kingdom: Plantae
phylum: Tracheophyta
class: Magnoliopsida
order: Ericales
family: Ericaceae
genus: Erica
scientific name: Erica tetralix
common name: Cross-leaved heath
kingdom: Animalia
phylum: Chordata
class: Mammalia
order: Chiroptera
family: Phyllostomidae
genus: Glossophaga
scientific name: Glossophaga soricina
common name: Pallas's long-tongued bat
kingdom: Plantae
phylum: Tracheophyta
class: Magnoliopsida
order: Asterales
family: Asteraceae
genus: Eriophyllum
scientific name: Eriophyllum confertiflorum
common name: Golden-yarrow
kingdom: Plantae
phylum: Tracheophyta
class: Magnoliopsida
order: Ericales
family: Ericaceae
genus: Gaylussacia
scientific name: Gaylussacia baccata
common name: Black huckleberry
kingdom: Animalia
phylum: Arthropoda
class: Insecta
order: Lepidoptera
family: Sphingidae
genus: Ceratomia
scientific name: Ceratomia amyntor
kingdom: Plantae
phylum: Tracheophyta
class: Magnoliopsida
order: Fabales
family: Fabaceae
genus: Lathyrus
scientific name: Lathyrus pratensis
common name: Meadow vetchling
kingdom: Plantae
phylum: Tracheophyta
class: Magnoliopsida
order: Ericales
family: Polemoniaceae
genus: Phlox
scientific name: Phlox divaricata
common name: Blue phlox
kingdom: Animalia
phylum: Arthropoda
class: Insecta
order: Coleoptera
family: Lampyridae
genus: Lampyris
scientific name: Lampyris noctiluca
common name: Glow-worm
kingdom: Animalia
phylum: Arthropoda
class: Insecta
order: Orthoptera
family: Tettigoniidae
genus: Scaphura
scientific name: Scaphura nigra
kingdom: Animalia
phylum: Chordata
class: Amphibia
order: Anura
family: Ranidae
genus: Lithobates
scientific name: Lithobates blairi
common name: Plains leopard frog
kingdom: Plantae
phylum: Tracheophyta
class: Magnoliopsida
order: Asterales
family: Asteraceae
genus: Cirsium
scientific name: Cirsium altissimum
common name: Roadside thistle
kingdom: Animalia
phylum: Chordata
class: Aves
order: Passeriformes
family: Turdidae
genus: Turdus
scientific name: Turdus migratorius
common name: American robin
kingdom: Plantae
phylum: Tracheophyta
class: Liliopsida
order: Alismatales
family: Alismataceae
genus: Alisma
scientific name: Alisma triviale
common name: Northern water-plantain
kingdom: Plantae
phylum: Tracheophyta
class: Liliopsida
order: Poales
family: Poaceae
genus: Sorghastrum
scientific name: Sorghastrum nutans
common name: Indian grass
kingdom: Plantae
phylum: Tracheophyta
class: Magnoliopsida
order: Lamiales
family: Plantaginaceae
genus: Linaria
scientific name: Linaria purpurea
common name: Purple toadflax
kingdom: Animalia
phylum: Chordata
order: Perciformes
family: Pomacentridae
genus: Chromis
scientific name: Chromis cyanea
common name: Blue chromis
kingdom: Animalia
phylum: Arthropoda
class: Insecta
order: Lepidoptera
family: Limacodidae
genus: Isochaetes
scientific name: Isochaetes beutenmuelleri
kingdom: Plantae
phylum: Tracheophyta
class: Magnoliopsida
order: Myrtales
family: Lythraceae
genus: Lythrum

Task to complete:
Output as a JSON list of strings, one per line, the lines between the one holding "genus: Alisma" and the one holding "scientific name: Chromis cyanea", inclusive, omitting blank lines.

Completed exercise:
[
  "genus: Alisma",
  "scientific name: Alisma triviale",
  "common name: Northern water-plantain",
  "kingdom: Plantae",
  "phylum: Tracheophyta",
  "class: Liliopsida",
  "order: Poales",
  "family: Poaceae",
  "genus: Sorghastrum",
  "scientific name: Sorghastrum nutans",
  "common name: Indian grass",
  "kingdom: Plantae",
  "phylum: Tracheophyta",
  "class: Magnoliopsida",
  "order: Lamiales",
  "family: Plantaginaceae",
  "genus: Linaria",
  "scientific name: Linaria purpurea",
  "common name: Purple toadflax",
  "kingdom: Animalia",
  "phylum: Chordata",
  "order: Perciformes",
  "family: Pomacentridae",
  "genus: Chromis",
  "scientific name: Chromis cyanea"
]